RE: ???5 Dec 2019 18:58
I would refer you to the 24 July 2019 RNS which contains a comprehensive update on Mambare...
"Mambare Nickel-Cobalt Project - Papua New Guinea
The Mambare nickel project is the Company's largest historic project, and one which saw the majority of the Company's focus and expenditure prior to 2017. Regency currently holds a 50% interest in the project through a stake in Oro Nickel Vanuatu ("ONV"), which owns 100% of the operating entity, Oro Nickel Ltd ("ONL"). The Company's partner in the project, originally called Direct Nickel Pty Ltd ("DNI"), has recently been supplanted by Battery Metals Pty Ltd ("BMA"). BMA has signed an agreement with the Company by which it has been substituted for DNI as a member of all agreements previously in place. BMA has further assumed all obligations of DNI including those that had arisen prior to the effective date and is owned and operated by former members of DNI.

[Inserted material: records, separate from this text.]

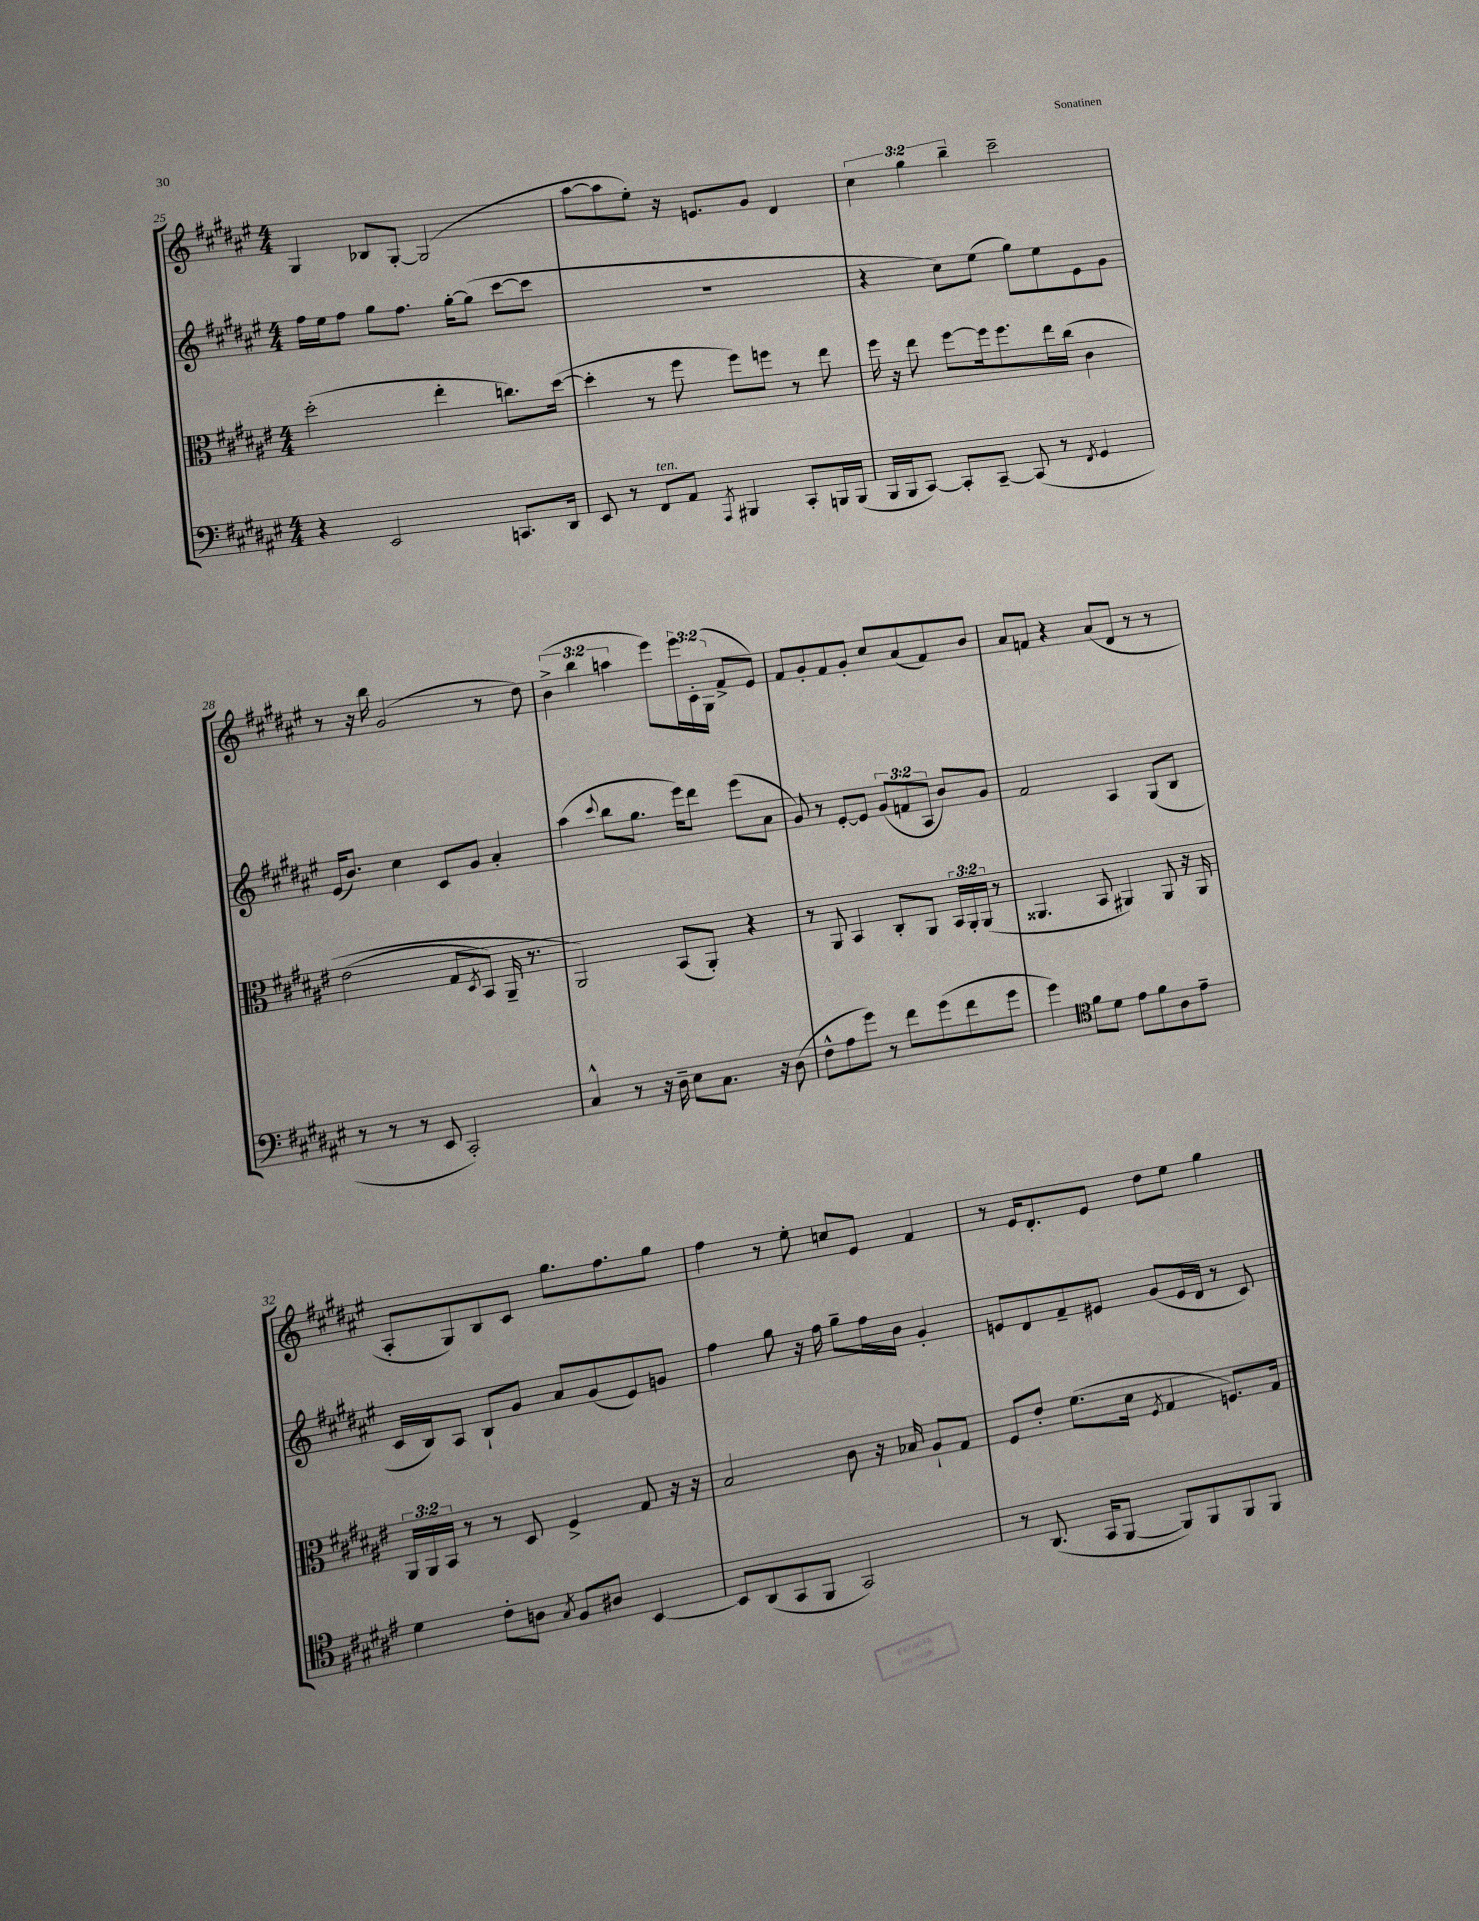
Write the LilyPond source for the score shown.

<<
\new StaffGroup <<
\new Staff = "s0" {
    \clef treble \key fis \major \numericTimeSignature \time 4/4 \override Staff.TupletNumber.text = #tuplet-number::calc-fraction-text
    gis4 bes8 gis8~-. gis2( |
    ais''8~ ais''8 eis''8-.) r16 e'8. gis'8 dis'4 |
    \tuplet 3/2 { cis''4 gis''4 b''4-- } cis'''2-- |
    r8 r16 b''16 gis'2( r8 dis''8) |
    \tuplet 3/2 { b'4->( b''4 a''4 } eis'''8) \tuplet 3/2 { eis'''16 cis'16-. gis16( } fis'8-> eis'8) |
    fis'8 gis'8-. fis'8 gis'8-. cis''8 ais'8( fis'8) b'8 |
    ais'8 f'8 r4 ais'8( dis'8 r8 r8 |
    ais8-. gis8) b8 cis'8 gis''8. fis''8. gis''8 |
    fis''4 r8 eis''8-. c''8 eis'8 fis'4 |
    r8 eis'16 dis'8.-. eis'8 dis''8 eis''8 gis''4 \bar "|." |
}
\new Staff = "s1" {
    \clef treble \key fis \major \numericTimeSignature \time 4/4 \override Staff.TupletNumber.text = #tuplet-number::calc-fraction-text
    fis''16 eis''16 fis''8 gis''8 fis''8. gis''16~-. gis''8( cis'''8~ cis'''8 |
    r1 |
    r4 cis''8) eis''8( gis''8) eis''8 eis'8 gis'8 |
    eis'16( b'8.) cis''4 cis'8 gis'8 ais'4-. |
    ais''4( \appoggiatura { cis'''8 } b''8 gis''8. eis'''16) dis'''8 eis'''8( ais'8 |
    gis'8) r8 eis'8~-. eis'8 \tuplet 3/2 { gis'8( f'8 ais8 } b'8) gis'8 |
    fis'2 ais4 gis8( b8 |
    cis'16 b16) ais8 b8-! gis'8 ais'8 gis'8( eis'8) g'8 |
    fis''4 gis''8 r16 fis''16 gis''8-- fis''16 b'16 gis'4-. |
    e'8 dis'8 fis'8-- eis'8 gis'8( eis'16 dis'16 r8 cis'8) \bar "|." |
}
\new Staff = "s2" {
    \clef alto \key fis \major \numericTimeSignature \time 4/4 \override Staff.TupletNumber.text = #tuplet-number::calc-fraction-text
    dis''2-.( eis''4-. c''8.) dis''16~( |
    dis''4-. r8 fis''8 fis''8) f''8 r8 eis''8 |
    fis''16 r16 eis''8 fis''8~ fis''16 fis''8. eis''16 cis''16\( cis'4 |
    eis'2( gis8 \acciaccatura { dis8 } b,8) ais,16-- r8. |
    ais,2\) b,8( ais,8-.) r4 |
    r8 ais,8 b,4 cis8-. ais,8 \tuplet 3/2 { b,16 ais,16-. ais,16( } r8 |
    aisis,4. b,8 ais,4) ais,8 r16 ais,16 |
    \tuplet 3/2 { ais,16 ais,16 b,16 } r8 r8 dis8 fis4-> gis8 r16 r16 |
    b2 cis'8 r16 bes16 ais8-! gis8 |
    fis8 eis'8-. fis'8.( dis'16 \acciaccatura { fis8 } gis4 f8.) gis16 \bar "|." |
}
\new Staff = "s3" {
    \clef bass \key fis \major \numericTimeSignature \time 4/4
    r4 eis,2 c,8. dis,16 |
    eis,8 r8 fis,8^\markup { \italic "ten." } ais,8 \acciaccatura { ais,,8 } bis,,4 cis,8-. b,,16 b,,16( |
    b,,16 b,,16 cis,8~) cis,8-. cis,8~-- cis,8( r8 \acciaccatura { fis,8 } gis,4 |
    r8 r8 r8 eis,8 cis,2-.) |
    cis4-^ r8 r16 dis16-- eis8 cis8. r16 dis8( |
    fis8-^ ais8 gis'8) r8 fis'8 gis'8( fis'8 gis'8 |
    gis'4) \clef tenor fis'8 dis'8 eis'8 fis'8 ais8 eis'8-- |
    dis'4 cis'8-. a8 \acciaccatura { gis8 } fis8 ais8 b,4~ |
    b,8 ais,8( gis,8 fis,8 gis,2) |
    r8 ais,8.( gis,16 fis,8~ fis,8) fis,8 fis,8 fis,8 \bar "|." |
}
>>
>>
\layout { \context { \Score currentBarNumber = #25 } }
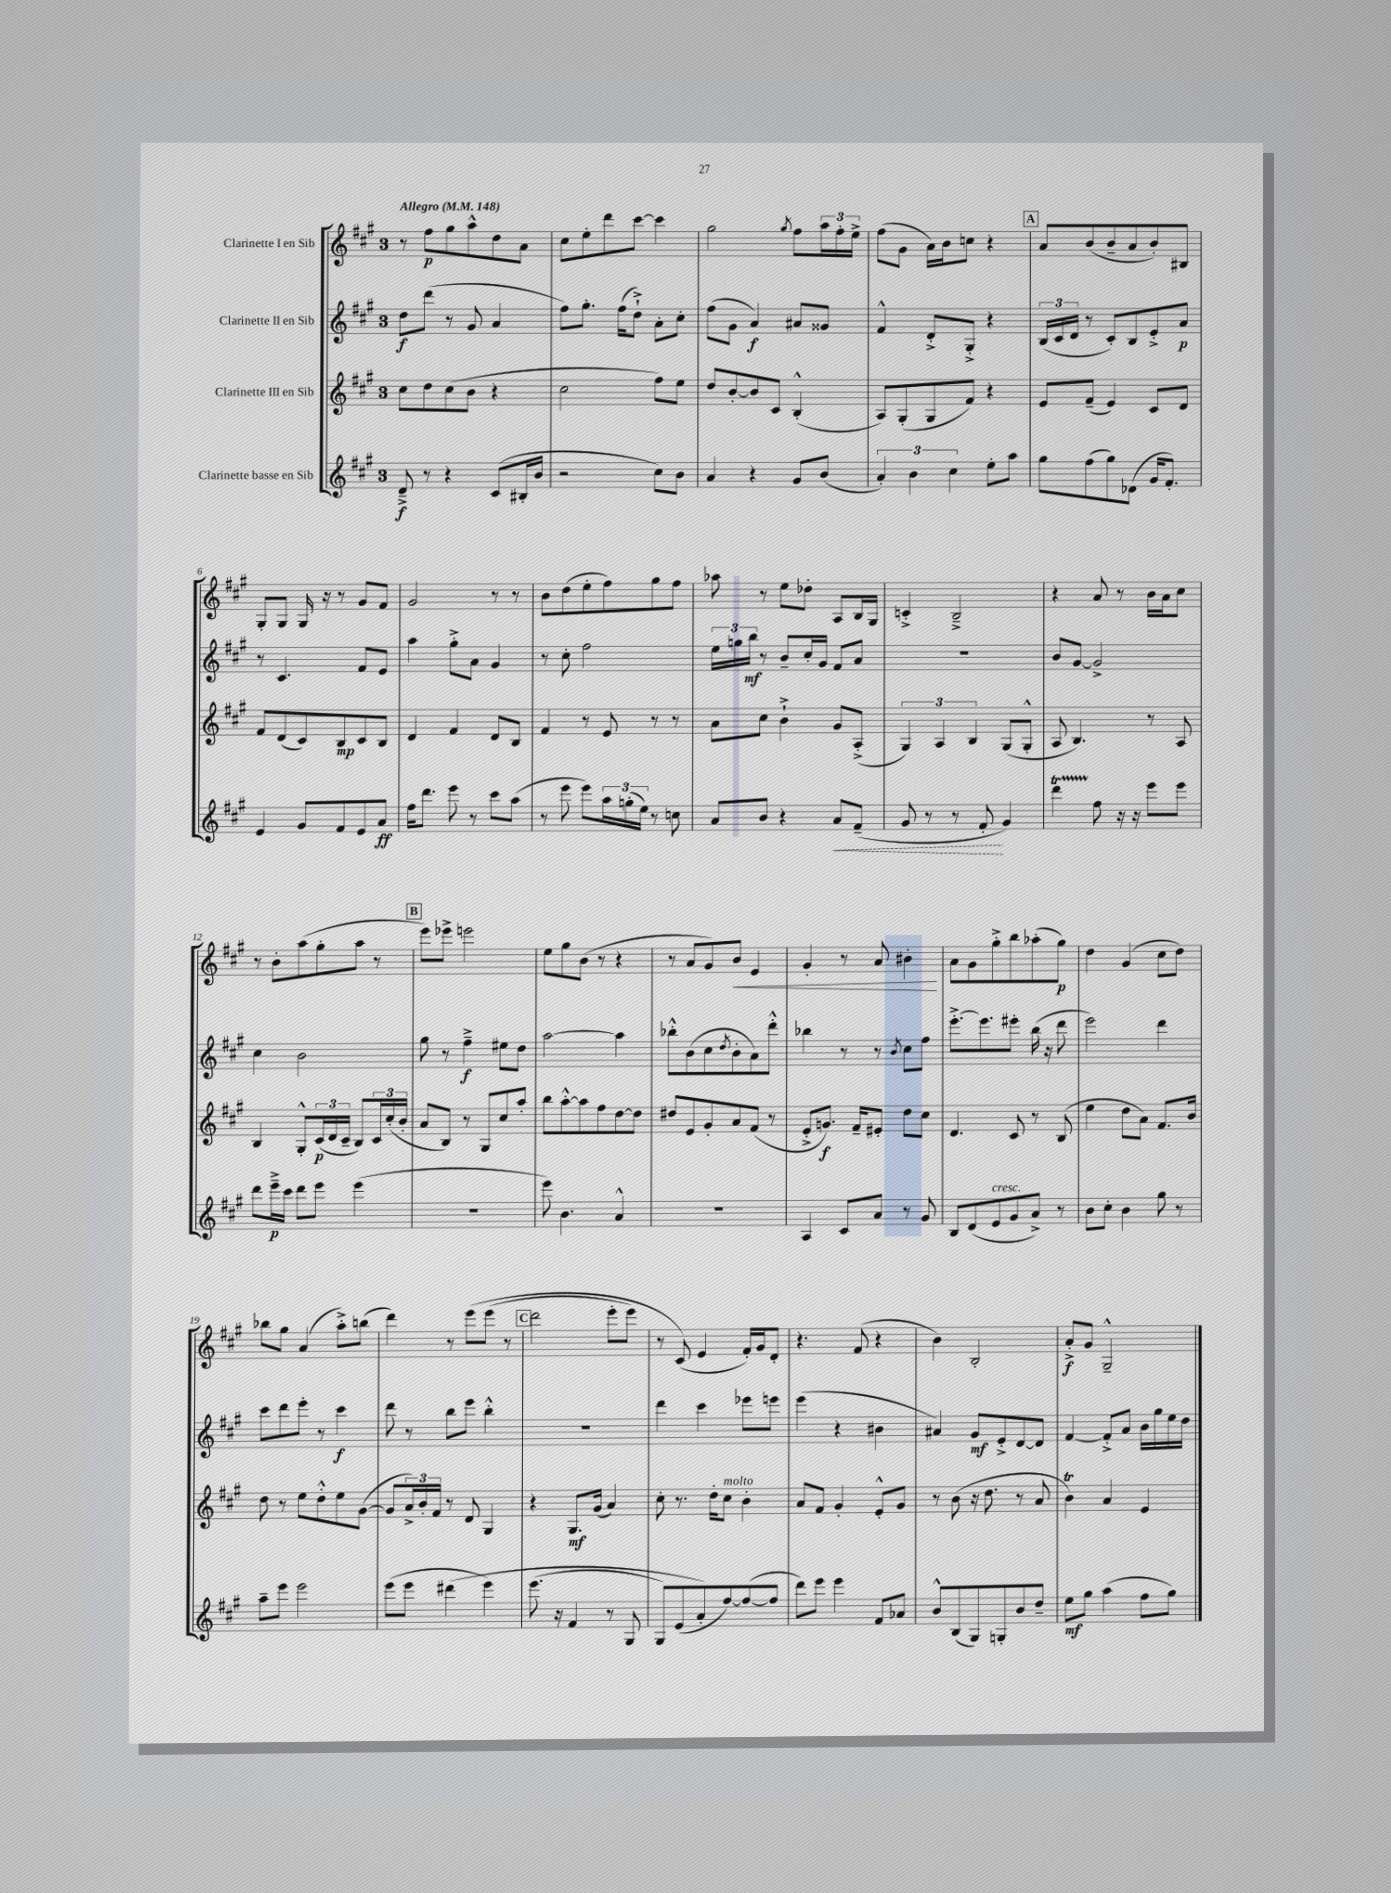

The Mambare project sits on licence EL1390 and, as previously announced, contains a JORC Indicated and Inferred Mineral Resource Estimate of 162.5m tonnes at 0.94% Ni and 0.09% Co. With only 3% of the 80 square kilometre (km) main plateau target tested by drill to date, the joint venture partners have long indicated the project's potential to be a large nickel laterite deposit with by-product credits in the form of cobalt.
Currently, the ONL JV awaits renewal of its exploration licences for Mambare, having recently renewed for the prior two-year period June 2017 to June 2019, only in Q2 2019. A work programme was put forward for the 2019-20 programme to the Mineral Resources Authority ("MRA") in Papua New Guinea.
Current plans sent to the MRA include a revised ground penetrating radar ("GPR") work programme, estimated to complete in the second half of 2019. To date, track and road clearing to support this effort has been largely completed with some bank cutting remaining. Spot gravelling and stump removal is scheduled for later this summer utilising heavier earth moving and bulldozer equipment. The two existing exploration camps have been put in good order and additional telecoms equipment is being installed.
GPR walking is now, subject to JV funding, scheduled to start by September, with proposals from Canadian service providers under consideration. The ONV JV's environmental permit has been released by the PNG Cultural Department, so the Commonwealth Environment Protection Agency ("CEPA") environmental assessment team has recently begun work on site at the project.
Given the recent recovery in nickel prices, the JV partners will seek to convert the current exploration licence to a mining licence based on a direct shipping ore ("DSO") operation plan presently in development. Proposals call for a DSO operation exporting a minimum of 1.2m wet tonnes of laterite a year as an alternative to a much more complex local processing operation that might require over $1bn in capital expenditure.